— Description of the task —
For each line below, return an exact copy.

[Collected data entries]
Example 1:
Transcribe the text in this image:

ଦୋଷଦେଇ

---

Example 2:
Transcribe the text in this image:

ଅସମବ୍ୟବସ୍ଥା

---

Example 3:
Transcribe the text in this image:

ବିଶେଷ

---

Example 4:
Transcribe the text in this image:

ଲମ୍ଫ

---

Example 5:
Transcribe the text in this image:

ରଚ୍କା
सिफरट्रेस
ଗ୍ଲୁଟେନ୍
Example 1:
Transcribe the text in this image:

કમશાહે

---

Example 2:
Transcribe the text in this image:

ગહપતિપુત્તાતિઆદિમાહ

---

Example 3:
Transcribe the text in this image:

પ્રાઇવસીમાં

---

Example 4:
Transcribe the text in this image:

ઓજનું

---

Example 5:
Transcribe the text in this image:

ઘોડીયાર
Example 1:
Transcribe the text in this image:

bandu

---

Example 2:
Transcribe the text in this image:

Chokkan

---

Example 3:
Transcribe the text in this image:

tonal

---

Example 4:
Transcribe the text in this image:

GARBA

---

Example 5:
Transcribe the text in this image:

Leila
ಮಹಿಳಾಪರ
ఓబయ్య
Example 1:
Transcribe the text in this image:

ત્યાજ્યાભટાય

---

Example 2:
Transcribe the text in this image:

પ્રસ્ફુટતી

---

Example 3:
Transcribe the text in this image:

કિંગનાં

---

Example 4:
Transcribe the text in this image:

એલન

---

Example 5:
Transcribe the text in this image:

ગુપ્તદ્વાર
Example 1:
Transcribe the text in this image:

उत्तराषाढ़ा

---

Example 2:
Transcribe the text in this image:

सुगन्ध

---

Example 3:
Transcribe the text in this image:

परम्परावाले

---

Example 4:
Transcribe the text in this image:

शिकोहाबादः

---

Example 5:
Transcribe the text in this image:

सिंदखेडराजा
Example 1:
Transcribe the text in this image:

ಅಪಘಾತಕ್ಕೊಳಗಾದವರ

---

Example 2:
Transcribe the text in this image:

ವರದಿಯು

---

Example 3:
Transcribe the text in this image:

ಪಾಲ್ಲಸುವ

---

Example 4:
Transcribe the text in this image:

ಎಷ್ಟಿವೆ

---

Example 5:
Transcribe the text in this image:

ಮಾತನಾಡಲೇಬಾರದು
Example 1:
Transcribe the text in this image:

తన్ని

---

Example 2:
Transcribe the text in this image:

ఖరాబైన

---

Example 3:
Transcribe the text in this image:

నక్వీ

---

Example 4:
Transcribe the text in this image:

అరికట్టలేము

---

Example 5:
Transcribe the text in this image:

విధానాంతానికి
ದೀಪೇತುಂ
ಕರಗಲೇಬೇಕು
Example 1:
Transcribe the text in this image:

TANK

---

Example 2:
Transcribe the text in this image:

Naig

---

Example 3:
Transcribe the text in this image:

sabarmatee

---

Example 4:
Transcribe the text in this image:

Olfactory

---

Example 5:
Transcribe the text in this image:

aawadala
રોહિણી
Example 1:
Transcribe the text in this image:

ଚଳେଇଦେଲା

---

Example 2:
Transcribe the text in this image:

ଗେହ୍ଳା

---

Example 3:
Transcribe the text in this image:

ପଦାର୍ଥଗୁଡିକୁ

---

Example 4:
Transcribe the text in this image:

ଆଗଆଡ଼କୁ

— Solution —
Example 1:
Transcribe the text in this image:

ଦୋଷଦେଇ

---

Example 2:
Transcribe the text in this image:

ଅସମବ୍ୟବସ୍ଥା

---

Example 3:
Transcribe the text in this image:

ବିଶେଷ

---

Example 4:
Transcribe the text in this image:

ଲମ୍ଫ

---

Example 5:
Transcribe the text in this image:

ରଚ୍କା
सिफरट्रेस
ଗ୍ଲୁଟେନ୍
Example 1:
Transcribe the text in this image:

કમશાહે

---

Example 2:
Transcribe the text in this image:

ગહપતિપુત્તાતિઆદિમાહ

---

Example 3:
Transcribe the text in this image:

પ્રાઇવસીમાં

---

Example 4:
Transcribe the text in this image:

ઓજનું

---

Example 5:
Transcribe the text in this image:

ઘોડીયાર
Example 1:
Transcribe the text in this image:

bandu

---

Example 2:
Transcribe the text in this image:

Chokkan

---

Example 3:
Transcribe the text in this image:

tonal

---

Example 4:
Transcribe the text in this image:

GARBA

---

Example 5:
Transcribe the text in this image:

Leila
ಮಹಿಳಾಪರ
ఓబయ్య
Example 1:
Transcribe the text in this image:

ત્યાજ્યાભટાય

---

Example 2:
Transcribe the text in this image:

પ્રસ્ફુટતી

---

Example 3:
Transcribe the text in this image:

કિંગનાં

---

Example 4:
Transcribe the text in this image:

એલન

---

Example 5:
Transcribe the text in this image:

ગુપ્તદ્વાર
Example 1:
Transcribe the text in this image:

उत्तराषाढ़ा

---

Example 2:
Transcribe the text in this image:

सुगन्ध

---

Example 3:
Transcribe the text in this image:

परम्परावाले

---

Example 4:
Transcribe the text in this image:

शिकोहाबादः

---

Example 5:
Transcribe the text in this image:

सिंदखेडराजा
Example 1:
Transcribe the text in this image:

ಅಪಘಾತಕ್ಕೊಳಗಾದವರ

---

Example 2:
Transcribe the text in this image:

ವರದಿಯು

---

Example 3:
Transcribe the text in this image:

ಪಾಲ್ಲಸುವ

---

Example 4:
Transcribe the text in this image:

ಎಷ್ಟಿವೆ

---

Example 5:
Transcribe the text in this image:

ಮಾತನಾಡಲೇಬಾರದು
Example 1:
Transcribe the text in this image:

తన్ని

---

Example 2:
Transcribe the text in this image:

ఖరాబైన

---

Example 3:
Transcribe the text in this image:

నక్వీ

---

Example 4:
Transcribe the text in this image:

అరికట్టలేము

---

Example 5:
Transcribe the text in this image:

విధానాంతానికి
ದೀಪೇತುಂ
ಕರಗಲೇಬೇಕು
Example 1:
Transcribe the text in this image:

TANK

---

Example 2:
Transcribe the text in this image:

Naig

---

Example 3:
Transcribe the text in this image:

sabarmatee

---

Example 4:
Transcribe the text in this image:

Olfactory

---

Example 5:
Transcribe the text in this image:

aawadala
રોહિણી
Example 1:
Transcribe the text in this image:

ଚଳେଇଦେଲା

---

Example 2:
Transcribe the text in this image:

ଗେହ୍ଳା

---

Example 3:
Transcribe the text in this image:

ପଦାର୍ଥଗୁଡିକୁ

---

Example 4:
Transcribe the text in this image:

ଆଗଆଡ଼କୁ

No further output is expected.